The present study aims at making dual use of the spent printed circuit boards by recovering product values of the available metals and safe recycling of the polymer boards. Analysis revealed that copper, lead and tin are the common metals in the boards while gold strips may be detected in some special boards. The base material of the boards is a polymeric material coated with copper. Scoring of the goal was matched by two methods; a pyrometallurgical and hydrometallurgical routes.
Experimental facilities such as chamber and tube furnaces, gas purification system, glass ware, measuring appliances, chemicals and hardware tools for measuring temperature, pH, time and other parameters were prepared. Standard methods given in the literature for measuring the properties of the input, intermediate and end products were applied throughout the experimental study. The following experimental steps were then executed:, visual inspection to get rid of foreign, contaminants. Classification of the printed circuits scrap into: PCBs containing copper only, PCBs s containing copper, tin and lead. PCBs containing copper and gold. .
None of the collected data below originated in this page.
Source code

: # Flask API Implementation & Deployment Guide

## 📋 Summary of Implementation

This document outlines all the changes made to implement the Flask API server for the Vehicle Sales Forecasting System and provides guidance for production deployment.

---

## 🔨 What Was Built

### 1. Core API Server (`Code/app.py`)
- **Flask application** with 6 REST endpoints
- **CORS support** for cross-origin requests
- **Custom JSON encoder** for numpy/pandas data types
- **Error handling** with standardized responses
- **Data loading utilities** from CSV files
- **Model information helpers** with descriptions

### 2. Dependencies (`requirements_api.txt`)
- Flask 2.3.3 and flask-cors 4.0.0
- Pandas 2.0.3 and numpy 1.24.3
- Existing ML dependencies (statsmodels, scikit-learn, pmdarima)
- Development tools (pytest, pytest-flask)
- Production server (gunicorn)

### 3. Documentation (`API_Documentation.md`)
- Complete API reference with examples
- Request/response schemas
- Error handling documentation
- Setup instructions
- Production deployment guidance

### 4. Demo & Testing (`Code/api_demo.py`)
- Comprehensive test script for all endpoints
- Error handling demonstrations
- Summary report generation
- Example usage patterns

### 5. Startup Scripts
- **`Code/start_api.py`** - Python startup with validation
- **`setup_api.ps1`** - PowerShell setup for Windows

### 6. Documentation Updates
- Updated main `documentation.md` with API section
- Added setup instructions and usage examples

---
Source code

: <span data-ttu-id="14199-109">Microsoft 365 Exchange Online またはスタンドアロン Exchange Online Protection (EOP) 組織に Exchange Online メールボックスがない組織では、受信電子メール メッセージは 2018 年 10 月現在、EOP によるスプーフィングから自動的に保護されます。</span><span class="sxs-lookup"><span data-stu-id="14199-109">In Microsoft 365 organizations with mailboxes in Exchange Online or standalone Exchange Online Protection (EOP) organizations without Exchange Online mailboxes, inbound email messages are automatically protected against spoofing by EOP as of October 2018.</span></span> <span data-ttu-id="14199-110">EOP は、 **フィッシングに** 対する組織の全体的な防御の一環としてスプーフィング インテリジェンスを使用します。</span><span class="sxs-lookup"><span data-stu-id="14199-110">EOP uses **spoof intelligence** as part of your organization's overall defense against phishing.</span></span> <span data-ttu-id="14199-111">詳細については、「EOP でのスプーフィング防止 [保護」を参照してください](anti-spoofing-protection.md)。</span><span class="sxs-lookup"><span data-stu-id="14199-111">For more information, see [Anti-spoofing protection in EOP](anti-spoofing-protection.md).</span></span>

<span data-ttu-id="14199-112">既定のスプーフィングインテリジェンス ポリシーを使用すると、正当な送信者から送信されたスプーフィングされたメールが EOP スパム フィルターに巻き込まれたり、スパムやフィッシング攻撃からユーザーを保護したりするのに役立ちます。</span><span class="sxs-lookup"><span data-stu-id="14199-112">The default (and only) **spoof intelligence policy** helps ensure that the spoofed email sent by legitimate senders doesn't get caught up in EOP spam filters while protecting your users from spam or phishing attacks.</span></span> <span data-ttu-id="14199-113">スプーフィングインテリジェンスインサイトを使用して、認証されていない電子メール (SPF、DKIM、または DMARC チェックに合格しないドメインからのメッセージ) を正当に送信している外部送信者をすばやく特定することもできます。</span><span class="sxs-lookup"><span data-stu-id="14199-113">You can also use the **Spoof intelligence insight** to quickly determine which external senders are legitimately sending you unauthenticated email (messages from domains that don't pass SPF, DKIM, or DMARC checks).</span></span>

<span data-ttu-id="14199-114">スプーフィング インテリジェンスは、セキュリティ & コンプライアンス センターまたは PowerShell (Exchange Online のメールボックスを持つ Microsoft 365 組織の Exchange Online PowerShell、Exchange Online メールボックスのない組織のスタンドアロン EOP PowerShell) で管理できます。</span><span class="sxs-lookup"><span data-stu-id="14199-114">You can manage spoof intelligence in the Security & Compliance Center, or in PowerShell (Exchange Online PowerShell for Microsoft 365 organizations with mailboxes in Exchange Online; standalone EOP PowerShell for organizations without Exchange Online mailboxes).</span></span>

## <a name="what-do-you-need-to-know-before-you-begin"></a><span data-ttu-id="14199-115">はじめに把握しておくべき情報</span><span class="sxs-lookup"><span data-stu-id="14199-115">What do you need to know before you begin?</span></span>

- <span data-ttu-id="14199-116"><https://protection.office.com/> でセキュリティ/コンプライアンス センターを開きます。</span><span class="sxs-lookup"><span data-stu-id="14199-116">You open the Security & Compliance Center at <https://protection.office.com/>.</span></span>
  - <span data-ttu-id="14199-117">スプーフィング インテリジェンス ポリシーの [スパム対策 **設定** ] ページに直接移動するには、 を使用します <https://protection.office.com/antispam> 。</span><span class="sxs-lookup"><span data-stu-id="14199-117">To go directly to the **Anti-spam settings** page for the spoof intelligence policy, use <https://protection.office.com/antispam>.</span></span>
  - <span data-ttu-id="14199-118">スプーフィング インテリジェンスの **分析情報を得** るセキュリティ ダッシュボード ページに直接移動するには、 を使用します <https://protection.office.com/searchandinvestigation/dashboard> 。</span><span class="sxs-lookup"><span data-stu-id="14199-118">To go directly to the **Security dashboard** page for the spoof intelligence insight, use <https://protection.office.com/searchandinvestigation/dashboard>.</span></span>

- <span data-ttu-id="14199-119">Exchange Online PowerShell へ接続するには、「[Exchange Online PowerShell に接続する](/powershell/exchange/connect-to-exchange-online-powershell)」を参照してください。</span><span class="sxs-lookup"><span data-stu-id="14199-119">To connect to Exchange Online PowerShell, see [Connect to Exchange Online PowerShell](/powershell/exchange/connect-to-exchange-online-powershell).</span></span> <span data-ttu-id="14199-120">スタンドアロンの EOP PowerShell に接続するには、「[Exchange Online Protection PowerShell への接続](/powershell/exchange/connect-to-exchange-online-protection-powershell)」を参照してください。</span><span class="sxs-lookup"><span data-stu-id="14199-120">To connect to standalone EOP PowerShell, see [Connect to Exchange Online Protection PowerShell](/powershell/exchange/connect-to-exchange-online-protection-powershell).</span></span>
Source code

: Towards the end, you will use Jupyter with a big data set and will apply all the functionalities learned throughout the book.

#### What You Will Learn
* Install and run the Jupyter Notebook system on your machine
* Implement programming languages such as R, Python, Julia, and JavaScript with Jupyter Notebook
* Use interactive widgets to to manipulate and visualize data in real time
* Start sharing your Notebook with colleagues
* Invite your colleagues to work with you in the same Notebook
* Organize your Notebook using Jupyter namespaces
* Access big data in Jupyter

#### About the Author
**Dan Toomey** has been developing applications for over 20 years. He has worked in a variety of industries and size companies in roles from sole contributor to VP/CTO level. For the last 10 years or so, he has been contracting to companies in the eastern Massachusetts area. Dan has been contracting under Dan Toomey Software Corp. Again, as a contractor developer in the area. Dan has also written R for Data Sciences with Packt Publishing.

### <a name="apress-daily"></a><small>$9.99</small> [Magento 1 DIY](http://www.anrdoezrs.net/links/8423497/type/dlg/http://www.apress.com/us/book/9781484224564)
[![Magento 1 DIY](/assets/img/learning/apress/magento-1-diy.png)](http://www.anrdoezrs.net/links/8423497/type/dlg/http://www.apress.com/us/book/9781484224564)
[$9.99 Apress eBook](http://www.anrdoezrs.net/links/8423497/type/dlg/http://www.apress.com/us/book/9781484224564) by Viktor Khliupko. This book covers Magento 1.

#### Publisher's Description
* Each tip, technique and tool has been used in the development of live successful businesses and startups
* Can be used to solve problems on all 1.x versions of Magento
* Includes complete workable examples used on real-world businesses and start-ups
Part of the washed sample was fired at temperatures up to 850°C in normal atmosphere to achieve complete burning off of the polymeric material. The ash was dissolved in mineral acids to recover the respective metals.
Other part of the un-burnt PCBs was leached in hot solution of the respective acid having different molarity and filtered. The hot filtrate was cooled to ≈ 15°C to help deposition of meta-stannic acid (basic tin oxide). Lead and copper ions were separately recovered on cold by chemical precipitation as chloride and sulfide, respectively.
Gold strips in the PCBs sample remained un-dissolved. It was filtered, fluxed with boiling sodium persulfate in concentrated sulfuric acid for polishing. Polished gold strips were then washed with water and ethyl alcohol.
In the first method, the spent PCBs were heated at temperature up to complete burning off of the polymeric base material and oxidation of the metals. Ash left behind heat treatment was leached with nitric acid to achieve adequate dissolution. The main disadvantage of this method is that it was highly polluting and some of the metals escaped with the carbon fugitive emissions. The base material was fully decomposed and lost.
The other method to recover metal values from the spent PCBs was the hydrometallurgical treatment. The method started by washing the boards, dried in normal atmospheric conditions, and then immersed in the acid solution maintained at about 90°C for enough time (90 minutes) to attain complete dissolution. Three mineral acids were examined; sulfuric, nitric and HCl acids. The most acceptable acid was the nitric acid based on the following reasons:
All available metals dissolve without pollution hazards in hot conditions except gold.
The acid was aggressive so that low concentration can be used. Heating the leaching medium at relatively low temperatures (<90°C) was found satisfactory to achieve successful leaching. Stirring the leaching reagents helped to attain complete dissolution of the metals of concern in shorter time.
The base material was in good conditions after leaching the metals. In other words, the acid did not decompose or attack the polymeric material under any leaching conditions.
Results showed that pyrometallurgical treatment was not suitable to achieve the goals. On the other hand, hydrometallurgical method is acceptable on basis of the high recovery extent and safety. The recovery extent amounted to 98.5% with copper, 96% with lead, 99.4 % with tin and 100% with gold. Different salts such as chloride, sulfate, carbonate and stearate of copper, tin and lead were also prepared in high purity conditions. The process economics showed that a high added value is achieved amounting to > 115 %.